↓

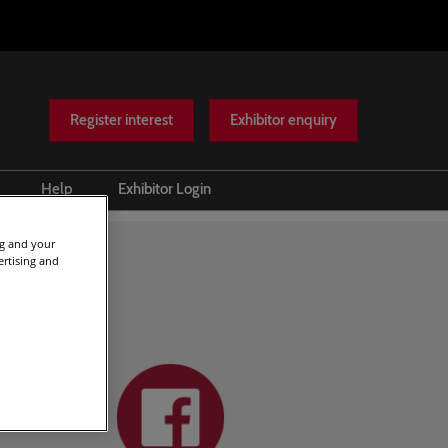
Register interest
Exhibitor enquiry
Help
Exhibitor Login
Scam warnings
ng and your
ertising and
Contact Us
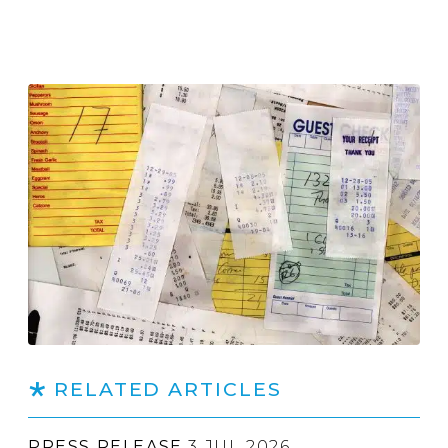
RELATED ARTICLES
PRESS RELEASE
3 JUL 2026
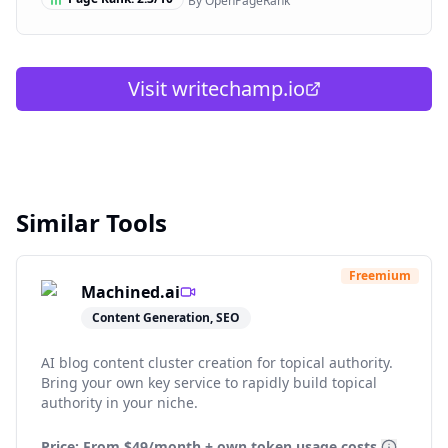
By OpenPageRank
Visit
writechamp.io
Similar Tools
Freemium
Machined.ai
Content Generation, SEO
AI blog content cluster creation for topical authority.
Bring your own key service to rapidly build topical
authority in your niche.
Price: From
$49/month + own token usage costs.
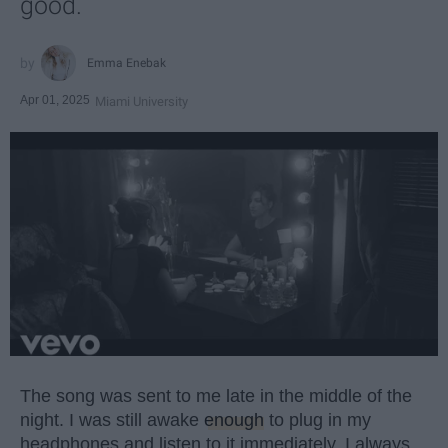
good.
Emma Enebak
Apr 01, 2025
Miami University
The song was sent to me late in the middle of the
night. I was still awake
enough
to plug in my
headphones and listen to it immediately. I always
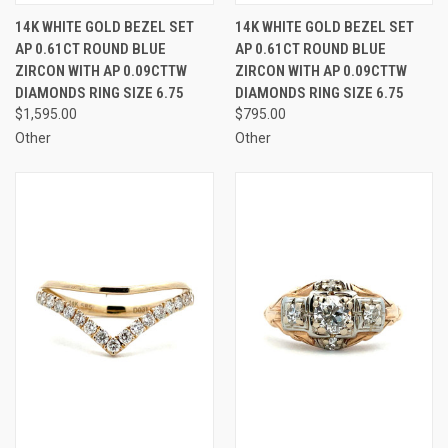
14K WHITE GOLD BEZEL SET
14K WHITE GOLD BEZEL SET
AP 0.61CT ROUND BLUE
AP 0.61CT ROUND BLUE
ZIRCON WITH AP 0.09CTTW
ZIRCON WITH AP 0.09CTTW
DIAMONDS RING SIZE 6.75
DIAMONDS RING SIZE 6.75
$1,595.00
$795.00
Other
Other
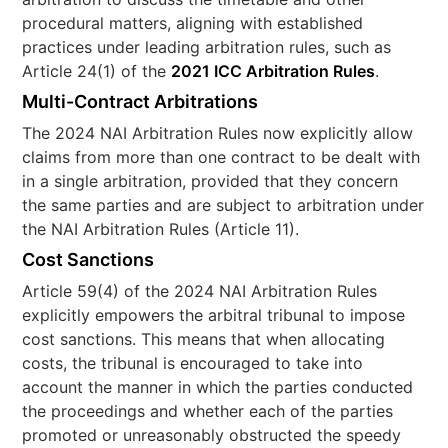
procedural matters, aligning with established
practices under leading arbitration rules, such as
Article 24(1) of the
2021 ICC Arbitration Rules
.
Multi-Contract Arbitrations
The 2024 NAI Arbitration Rules now explicitly allow
claims from more than one contract to be dealt with
in a single arbitration, provided that they concern
the same parties and are subject to arbitration under
the NAI Arbitration Rules (Article 11).
Cost Sanctions
Article 59(4) of the 2024 NAI Arbitration Rules
explicitly empowers the arbitral tribunal to impose
cost sanctions. This means that when allocating
costs, the tribunal is encouraged to take into
account the manner in which the parties conducted
the proceedings and whether each of the parties
promoted or unreasonably obstructed the speedy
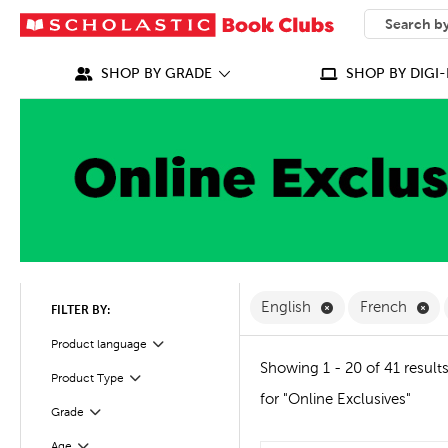
SEARCH
What can we
SHOP BY GRADE
SHOP BY DIGI-
Remove English F
Re
English
French
FILTER BY:
Filter
Product language
Showing 1 - 20 of 41 result
Product Type
Filter
for "Online Exclusives"
Grade
Filter
Age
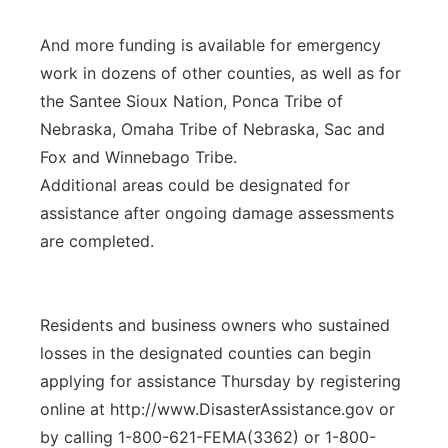
And more funding is available for emergency
work in dozens of other counties, as well as for
the Santee Sioux Nation, Ponca Tribe of
Nebraska, Omaha Tribe of Nebraska, Sac and
Fox and Winnebago Tribe.
Additional areas could be designated for
assistance after ongoing damage assessments
are completed.
Residents and business owners who sustained
losses in the designated counties can begin
applying for assistance Thursday by registering
online at http://www.DisasterAssistance.gov or
by calling 1-800-621-FEMA(3362) or 1-800-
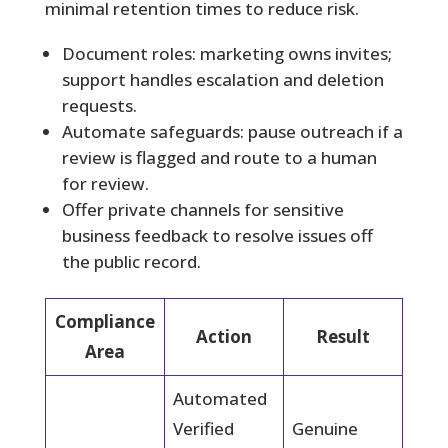
minimal retention times to reduce risk.
Document roles: marketing owns invites;
support handles escalation and deletion
requests.
Automate safeguards: pause outreach if a
review is flagged and route to a human
for review.
Offer private channels for sensitive
business feedback to resolve issues off
the public record.
Compliance
Action
Result
Area
Automated
Verified
Genuine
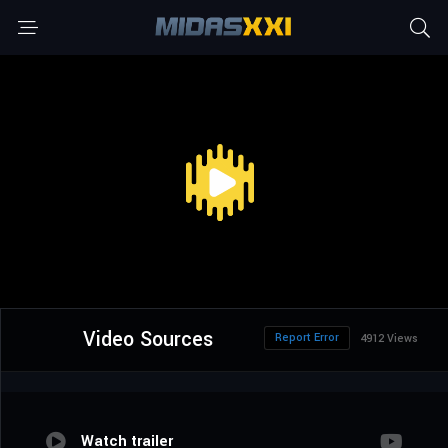
Video Sources
Report Error
4912 Views
Watch trailer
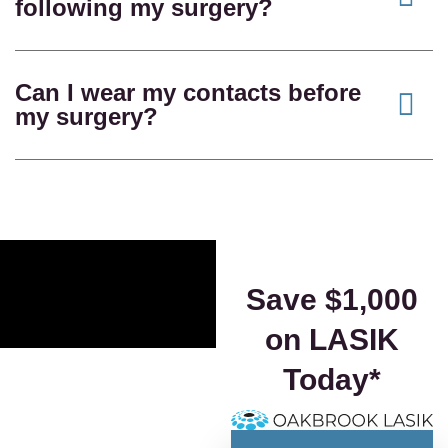
following my surgery?
Can I wear my contacts before
my surgery?
Save $1,000
on LASIK
Today*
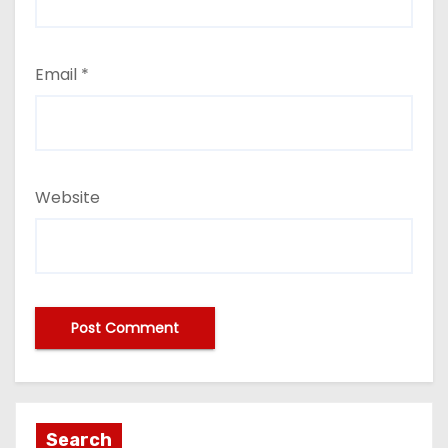
Email
*
Website
Search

↑

HOW TO COMPLETE THIS TASK | Repeat the material line for line. Pictures stay out of the copy.

TASK RESPONSE |
Register interest
Exhibitor enquiry
Help
Exhibitor Login
Scam warnings
ng and your
ertising and
Contact Us
RELATED ARTICLES
PRESS RELEASE
3 JUL 2026
By OpenPageRank
Visit
writechamp.io
Similar Tools
Freemium
Machined.ai
Content Generation, SEO
AI blog content cluster creation for topical authority.
Bring your own key service to rapidly build topical
authority in your niche.
Price: From
$49/month + own token usage costs.
good.
Emma Enebak
Apr 01, 2025
Miami University
The song was sent to me late in the middle of the
night. I was still awake
enough
to plug in my
headphones and listen to it immediately. I always
14K WHITE GOLD BEZEL SET
14K WHITE GOLD BEZEL SET
AP 0.61CT ROUND BLUE
AP 0.61CT ROUND BLUE
ZIRCON WITH AP 0.09CTTW
ZIRCON WITH AP 0.09CTTW
DIAMONDS RING SIZE 6.75
DIAMONDS RING SIZE 6.75
$1,595.00
$795.00
Other
Other
procedural matters, aligning with established
practices under leading arbitration rules, such as
Article 24(1) of the
2021 ICC Arbitration Rules
.
Multi-Contract Arbitrations
The 2024 NAI Arbitration Rules now explicitly allow
claims from more than one contract to be dealt with
in a single arbitration, provided that they concern
the same parties and are subject to arbitration under
the NAI Arbitration Rules (Article 11).
Cost Sanctions
Article 59(4) of the 2024 NAI Arbitration Rules
explicitly empowers the arbitral tribunal to impose
cost sanctions. This means that when allocating
costs, the tribunal is encouraged to take into
account the manner in which the parties conducted
the proceedings and whether each of the parties
promoted or unreasonably obstructed the speedy
SEARCH
What can we
SHOP BY GRADE
SHOP BY DIGI-
Remove English F
Re
English
French
FILTER BY:
Filter
Product language
Showing 1 - 20 of 41 result
Product Type
Filter
for "Online Exclusives"
Grade
Filter
Age
And more funding is available for emergency
work in dozens of other counties, as well as for
the Santee Sioux Nation, Ponca Tribe of
Nebraska, Omaha Tribe of Nebraska, Sac and
Fox and Winnebago Tribe.
Additional areas could be designated for
assistance after ongoing damage assessments
are completed.
Residents and business owners who sustained
losses in the designated counties can begin
applying for assistance Thursday by registering
online at http://www.DisasterAssistance.gov or
by calling 1-800-621-FEMA(3362) or 1-800-
minimal retention times to reduce risk.
Document roles: marketing owns invites;
support handles escalation and deletion
requests.
Automate safeguards: pause outreach if a
review is flagged and route to a human
for review.
Offer private channels for sensitive
business feedback to resolve issues off
the public record.
Compliance
Action
Result
Area
Automated
Verified
Genuine
Video Sources
Report Error
4912 Views
Watch trailer
following my surgery?
Can I wear my contacts before
my surgery?
Save $1,000
on LASIK
Today*
Email
*
Website
Search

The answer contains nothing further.